FATTO DI CRONACA - La regista, Chie Hayakawa, si è ispirata a un fatto di cronaca realmente accaduto sette anni fa, nel 2016, quando un giovane di vent’anni, ex dipendente di un centro d’assistenza per disabili, entrò nella struttura dove aveva lavorato e uccise 19 pazienti, ferendone altri 26, con l’intento di liberare il mondo dai disabili. La rabbia, il disagio, la mancanza di empatia e di pietà intergenerazionale sono dunque alla base di una storia certamente (e fortunatamente) solo di fantasia che si sviluppa però nei meandri più profondi di una nazione in pieno inverno generazionale.

 

 

Plauso generale per l’interpretazione della protagonista, l’attrice 81enne Chieko Baisho, una delle dive giapponesi più amate. Nel film la Baisho è una donna ultrasettantenne sola, che dopo il licenziamento dall'impiego di cameriera in un albergo, non trova più nessuno che le dia lavoro. Per questa ragione inizia a valutare l’eutanasia volontaria proposta dal piano governativo Plan75 che viene proposto alle future vittime con modalità che ricordano quelle dei tour operator, dove ovviamente i propalatori della causa solo tutti giovani dai profili, almeno all’inizio, decisamente bui. Tutto ciò fino a quando i ragazzi addetti al macabro servizio finiscono per trovarsi a contatto diretto con il problema, ovvero la scelta operata da qualche loro familiare. Passaggio che rappresenta una sorta di svolta narrativa verso un possibile ravvedimento.

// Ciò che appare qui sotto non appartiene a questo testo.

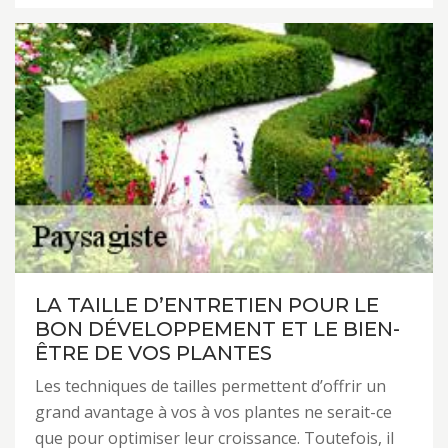
LA TAILLE D’ENTRETIEN POUR LE
BON DÉVELOPPEMENT ET LE BIEN-
ÊTRE DE VOS PLANTES
Les techniques de tailles permettent d’offrir un
grand avantage à vos à vos plantes ne serait-ce
que pour optimiser leur croissance. Toutefois, il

Anche se, va ricordato, manca il pathos del thriller odi quella che adesso chiamano linea crime, per il semplice fatto che il boia è lo stato stesso, autorizzato da una scelta volontaria dei pazienti, “ammalati” solo di vecchiaia. A proposito di boia, non mancano neppure i “traghettatori” di anime o meglio di oggetti appartenuti ai poveri vecchi auto-sacrificatisi. A occuparsene è una lavoratrice filippina, emigrata in Giappone per guadagnare i soldi necessari a curare la figlia.

 

 

ODIO SOCIALE - A pensarci bene ulteriore tragica e paradossale rappresentazione di un odio sociale pronto ad autoassolversi. Detto ciò la regista, forse per sembrare meno corva e menagrama, parlando con l’Ansa, ha provato a trovare anche un raggio di sole. «I protagonisti giovani all’inizio sono freddi, distaccati, ma poi conoscendo gli anziani di cui si trovano a occuparsi, comprendono di essere stati condizionati da un sistema inumano. In questa presa di coscienza vedo la speranza», dice. E passi per il film. Peccato che fuori dalla pellicola, nella realtà, ci siano personaggi come il 38enne assistente alla cattedra di economia a Yale, Yusuke Narita. Mortifero prof che nel 2021 aveva ipotizzato davvero una soluzione finale per la società giapponese: il suicidio di massa degli anziani. Frasi poi parzialmente riviste e ridotte al livello della metafora. Qualcuno metaforicamente, in giapponese, i morti li avrà imprecati contro di lui. Chissà come si dice da quelle parti.